- **Texte source**:
====

Cerro Libertad : symbole de la lutte pour le droit à la terre

Samedi 28 avril, des militants du SAT-SOC ont tenté de réoccuper la parcelle de Cerro Libertad au nord de l’Andalousie, dont ils avaient été expulsés deux semaines auparavant. Cette lutte s’inscrit dans un contexte plus large de revendications pour le droit à la terre et la réforme agraire dans une région où la propriété foncière est particulièrement inégalitaire, et le chômage particulièrement élevé.
« Nous sommes revenus ! ». C’est avec ce cri qu’une cinquantaine de militants, membres ou sympathisants du SAT (le syndicat andalou des travailleurs, dont fait partie le SOC) ont annoncé la reprise de Cerro Libertad une oliveraie de la province de Jaén que la banque espagnole BBVA possède depuis plus de 5 ans sans toutefois l’exploiter. Cette nouvelle tentative, le 28 avril, fait suite à l’expulsion, le 19 avril dernier, des travailleurs qui occupaient et réhabilitaient cette oliveraie de 70ha depuis un an. Fortuitement, l’action faisait aussi suite à mon arrivée à Almería, moins de 12h auparavant, et m’a permis de plonger directement – et confusément – dans la complexité des luttes agraires andalouses.

Le Sat dans Cerro Libertad

 
Ce jour là, l’occupation fut infructueuse et, après s’être enfermés quelques heures dans une maison de garde de la parcelle, nous avons dû repartir en fin d’après-midi face aux pressions de la police. Néanmoins cette mobilisation, et la lutte pour Cerro Libertad dans son ensemble, mettent en lumière les revendications pour la réforme agraire et pour le droit à la terre des travailleurs agricoles Andalous dans une région où l’héritage historique et la spéculation sont à l’origine d’une distribution de la propriété foncière agricole particulièrement inégalitaire et contraire à la souveraineté alimentaire et aux droits des travailleurs de la terre.

====

Enregistrements issus d'une collecte de données
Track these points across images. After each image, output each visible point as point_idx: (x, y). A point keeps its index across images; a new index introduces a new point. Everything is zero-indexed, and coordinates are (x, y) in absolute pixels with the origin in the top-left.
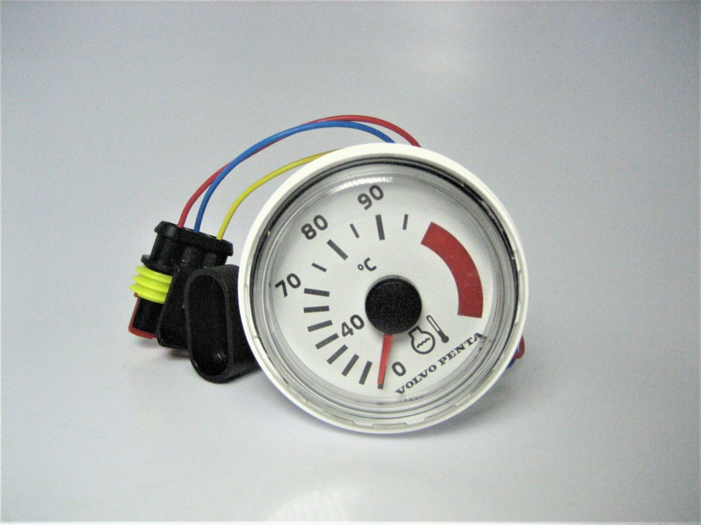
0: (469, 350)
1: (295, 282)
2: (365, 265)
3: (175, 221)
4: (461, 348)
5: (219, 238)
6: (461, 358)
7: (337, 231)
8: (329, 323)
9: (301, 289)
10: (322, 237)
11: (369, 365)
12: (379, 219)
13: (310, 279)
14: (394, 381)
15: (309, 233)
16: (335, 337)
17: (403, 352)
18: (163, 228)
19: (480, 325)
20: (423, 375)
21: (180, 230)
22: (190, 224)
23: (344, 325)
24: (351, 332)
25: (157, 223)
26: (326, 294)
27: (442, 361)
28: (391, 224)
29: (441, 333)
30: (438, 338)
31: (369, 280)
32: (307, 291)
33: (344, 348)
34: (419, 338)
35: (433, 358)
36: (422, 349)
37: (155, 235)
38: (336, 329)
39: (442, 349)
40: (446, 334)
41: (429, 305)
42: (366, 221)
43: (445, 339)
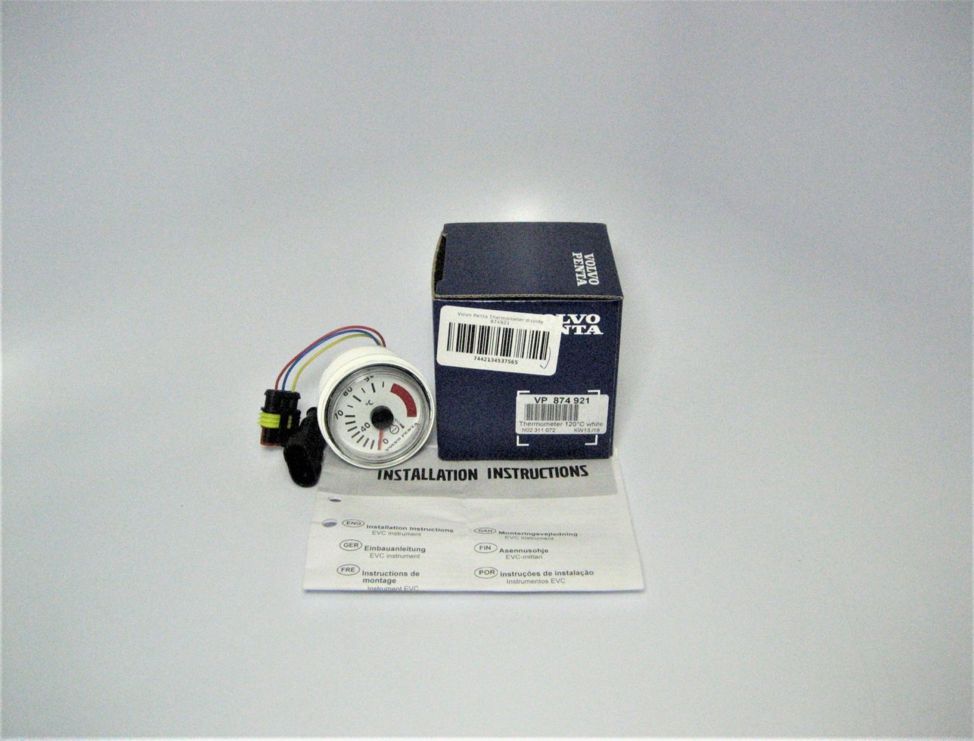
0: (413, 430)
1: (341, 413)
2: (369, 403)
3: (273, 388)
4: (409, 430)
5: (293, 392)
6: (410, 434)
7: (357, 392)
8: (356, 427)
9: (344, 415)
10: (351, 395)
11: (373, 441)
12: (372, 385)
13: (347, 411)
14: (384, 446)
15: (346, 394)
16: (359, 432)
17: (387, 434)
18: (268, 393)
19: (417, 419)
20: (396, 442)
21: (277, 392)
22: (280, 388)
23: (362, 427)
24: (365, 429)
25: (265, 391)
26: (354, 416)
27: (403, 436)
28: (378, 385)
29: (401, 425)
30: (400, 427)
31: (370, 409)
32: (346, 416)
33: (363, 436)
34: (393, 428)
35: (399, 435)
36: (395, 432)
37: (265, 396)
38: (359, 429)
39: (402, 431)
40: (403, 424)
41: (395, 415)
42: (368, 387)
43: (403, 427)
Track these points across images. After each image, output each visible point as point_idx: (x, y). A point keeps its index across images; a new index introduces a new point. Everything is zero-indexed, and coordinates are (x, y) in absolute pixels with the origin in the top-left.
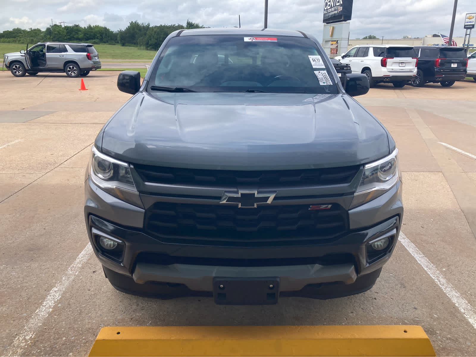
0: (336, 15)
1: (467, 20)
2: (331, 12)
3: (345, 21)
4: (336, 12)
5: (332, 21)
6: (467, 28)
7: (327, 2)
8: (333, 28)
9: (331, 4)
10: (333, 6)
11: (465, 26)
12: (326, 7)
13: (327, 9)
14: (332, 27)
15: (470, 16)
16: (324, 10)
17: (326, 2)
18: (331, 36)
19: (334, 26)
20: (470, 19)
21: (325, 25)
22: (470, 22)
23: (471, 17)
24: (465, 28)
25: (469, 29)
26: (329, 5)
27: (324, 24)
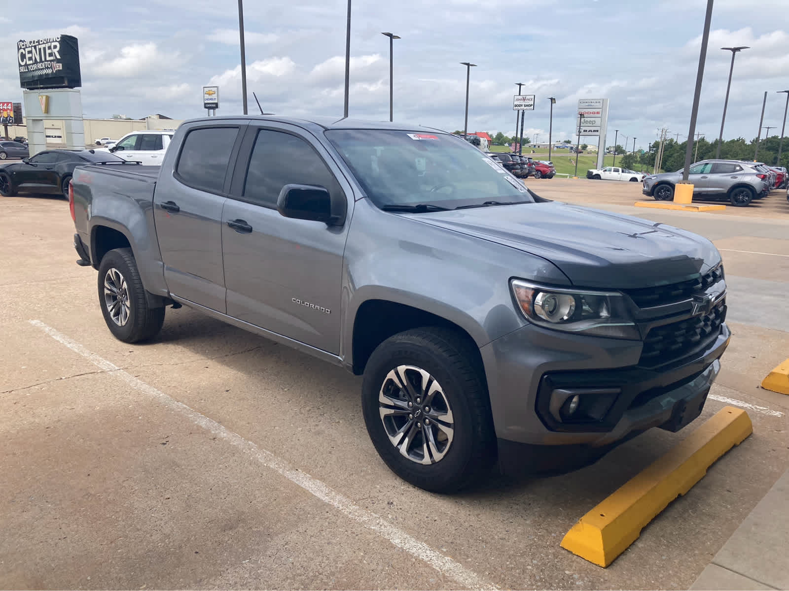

====

- **Consignes à suivre**:
**a.** Reproduisez fidèlement le passage du texte sur Cerro Libertad, depuis « Ce jour là, l’occupation » jusqu'à « de la terre. » inclus.
**b.** D'après le texte sur Cerro Libertad, quelle banque possède l'oliveraie sans l'exploiter ?
Ces enregistrements proviennent d'une autre source que le texte.

- **Réponses par consigne**:
**a.**
Ce jour là, l’occupation fut infructueuse et, après s’être enfermés quelques heures dans une maison de garde de la parcelle, nous avons dû repartir en fin d’après-midi face aux pressions de la police. Néanmoins cette mobilisation, et la lutte pour Cerro Libertad dans son ensemble, mettent en lumière les revendications pour la réforme agraire et pour le droit à la terre des travailleurs agricoles Andalous dans une région où l’héritage historique et la spéculation sont à l’origine d’une distribution de la propriété foncière agricole particulièrement inégalitaire et contraire à la souveraineté alimentaire et aux droits des travailleurs de la terre.

**b.** La banque espagnole BBVA.